Lundi 18h, La Vilette.

Avant d'entrer dans le grand batiment, je m'arrète une seconde pour regarder. Juste là, cet endroit là, sur le côté. Flash back. Je remue rapidement mes cheveux et cligne trois fois des paupières, nous entrons.

La salle est plus petite que ce que j'imaginais. Salut à toi, Zénith ! Salut à toi?

Sensations retrouvées. Les odeurs, les lumières, les visages. Nous sommes tous là, peuple assoifé de notes. Je retrouve dans mon ventre, la flamme qui chatouille, celle qui m'a toujours fais serrer un peu les poings, fermer un peu les yeux, marcher un peu plus vite, vouloir changer le monde.

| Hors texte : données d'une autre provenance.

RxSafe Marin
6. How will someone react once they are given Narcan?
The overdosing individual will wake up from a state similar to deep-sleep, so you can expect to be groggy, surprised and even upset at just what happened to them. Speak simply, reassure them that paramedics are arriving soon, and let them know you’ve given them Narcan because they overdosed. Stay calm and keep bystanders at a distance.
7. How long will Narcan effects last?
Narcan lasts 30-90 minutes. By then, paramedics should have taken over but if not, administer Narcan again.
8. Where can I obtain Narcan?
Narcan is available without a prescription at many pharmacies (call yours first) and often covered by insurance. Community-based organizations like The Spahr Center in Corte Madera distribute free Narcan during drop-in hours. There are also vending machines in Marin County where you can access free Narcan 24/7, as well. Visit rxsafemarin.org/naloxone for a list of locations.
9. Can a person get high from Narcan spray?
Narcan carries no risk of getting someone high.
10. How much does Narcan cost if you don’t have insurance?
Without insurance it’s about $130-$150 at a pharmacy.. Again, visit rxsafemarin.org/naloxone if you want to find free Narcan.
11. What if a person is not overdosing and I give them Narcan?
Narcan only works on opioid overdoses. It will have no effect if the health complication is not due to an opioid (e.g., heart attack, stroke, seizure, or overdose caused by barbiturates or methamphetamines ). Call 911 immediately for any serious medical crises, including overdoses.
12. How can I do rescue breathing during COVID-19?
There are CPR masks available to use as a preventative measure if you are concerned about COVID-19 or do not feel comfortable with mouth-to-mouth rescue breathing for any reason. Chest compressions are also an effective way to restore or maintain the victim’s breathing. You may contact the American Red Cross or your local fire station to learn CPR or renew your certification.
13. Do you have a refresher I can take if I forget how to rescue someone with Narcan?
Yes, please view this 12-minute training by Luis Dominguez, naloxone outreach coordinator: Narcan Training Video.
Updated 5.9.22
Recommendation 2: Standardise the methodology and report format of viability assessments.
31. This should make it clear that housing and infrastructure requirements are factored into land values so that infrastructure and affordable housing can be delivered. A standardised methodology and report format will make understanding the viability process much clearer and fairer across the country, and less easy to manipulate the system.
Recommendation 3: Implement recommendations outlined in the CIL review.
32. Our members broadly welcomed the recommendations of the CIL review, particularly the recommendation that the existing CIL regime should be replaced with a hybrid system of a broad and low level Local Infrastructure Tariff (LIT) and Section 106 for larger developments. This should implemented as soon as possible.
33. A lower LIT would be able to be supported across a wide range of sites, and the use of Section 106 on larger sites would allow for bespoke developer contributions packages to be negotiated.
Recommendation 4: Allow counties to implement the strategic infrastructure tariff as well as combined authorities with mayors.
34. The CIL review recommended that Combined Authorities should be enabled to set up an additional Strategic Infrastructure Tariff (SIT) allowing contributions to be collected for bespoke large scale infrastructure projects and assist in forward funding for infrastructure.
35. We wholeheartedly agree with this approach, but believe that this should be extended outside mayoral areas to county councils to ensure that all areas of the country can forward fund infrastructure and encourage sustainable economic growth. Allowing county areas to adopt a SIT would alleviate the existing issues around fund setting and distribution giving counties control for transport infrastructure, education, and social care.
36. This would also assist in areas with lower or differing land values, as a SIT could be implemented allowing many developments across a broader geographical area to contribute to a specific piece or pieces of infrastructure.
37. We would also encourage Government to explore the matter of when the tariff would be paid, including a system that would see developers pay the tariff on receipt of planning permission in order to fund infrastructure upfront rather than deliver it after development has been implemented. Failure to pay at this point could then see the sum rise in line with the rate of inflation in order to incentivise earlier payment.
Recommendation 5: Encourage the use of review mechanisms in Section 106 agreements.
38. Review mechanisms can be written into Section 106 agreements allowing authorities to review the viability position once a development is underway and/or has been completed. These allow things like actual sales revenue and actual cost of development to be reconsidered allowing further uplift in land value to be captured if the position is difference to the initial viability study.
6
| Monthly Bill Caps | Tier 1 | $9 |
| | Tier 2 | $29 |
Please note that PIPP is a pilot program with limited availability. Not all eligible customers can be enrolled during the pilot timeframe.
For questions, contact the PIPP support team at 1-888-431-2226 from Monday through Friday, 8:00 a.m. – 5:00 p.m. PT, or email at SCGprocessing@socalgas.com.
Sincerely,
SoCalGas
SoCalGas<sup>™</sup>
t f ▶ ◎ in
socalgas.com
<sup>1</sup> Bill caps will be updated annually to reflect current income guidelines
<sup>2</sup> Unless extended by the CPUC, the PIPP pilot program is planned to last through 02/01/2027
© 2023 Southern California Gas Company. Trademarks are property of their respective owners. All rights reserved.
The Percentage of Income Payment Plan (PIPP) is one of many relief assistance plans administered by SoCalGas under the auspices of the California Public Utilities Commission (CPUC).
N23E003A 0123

Marcel débarque et fait jouer son Orchestre, fidèles à eux mêmes, les perruques, les robes un peu trop kitch sur leurs poitrines viriles, le ridicule brandi en étandard, les lunettes noires, les talons aiguilles, les robes de chambres, les perruques blondes. Ouais, je retrouve mes fous rires d'avant. Parce que l'air de rien, devant ce groupe de travestis du dérisoir, les briquets s'allument et les flammes dansent avec un romantisme décalé que j'îdolatre toujours autant.

Le temps peut bien s'arreter, ça ne me dérange pas le moins du monde.

Les Ogres dégainent le violon, l'accordéon, et là sortis de nulle-part : Guizmo, Mali, Manu et Danielito. Surprise. J'ai le ventre qui se réchauffe encore un peu plus. Toute ma jeunesse! Il y a déjà trop de monde sur scène quand Léo vient me retourner les tripes avec ses Hurlements, et plus rien n'existe à part ça.

Les instruments s'emmèlent, s'enlacent, les paroles ne s'oublient pas, les voix ne sont que trop familières, et tout à coup. Je regarde par terre, des dizaines de paires de jambes dansent sur le sol un peu luisant. Non. Attendez. Il y a des robes, de grandes robes de soirées qui trainent sur le sol, une lumière dorée qui vient carresser le tout, et je regarde les pieds qui valsent dans leurs pantoufles de verres, leurs chaussures cirées, leurs pantalons bien repassés. Nous avons voyagé : Nous sommes au bal des fantomes. Non, attendez, je lève la tête. Des poings sont levés, des cris, des rires, des yeux qui scintillent, des centaines et des centaines comme ça, dans une lumière bleutée, à travers la brume. Mutinerie ! Nous sommes sur le Galion noir. Et ça joue, ça joue ! Des jeunes en galère, qui trafiquent la misère ! C'est l'alchimie des mondes.

En apnée dans mes souvenirs, je pense à avant, tout en me laissant voltiger dans les pogos, tout en me prenant des coups, le sourire au lèvres je pense au temps ou on était Deux amis pour qui tout colle sans problèmes ni tracas ! Non rien ne changera, non je vais pas laisser filer ça.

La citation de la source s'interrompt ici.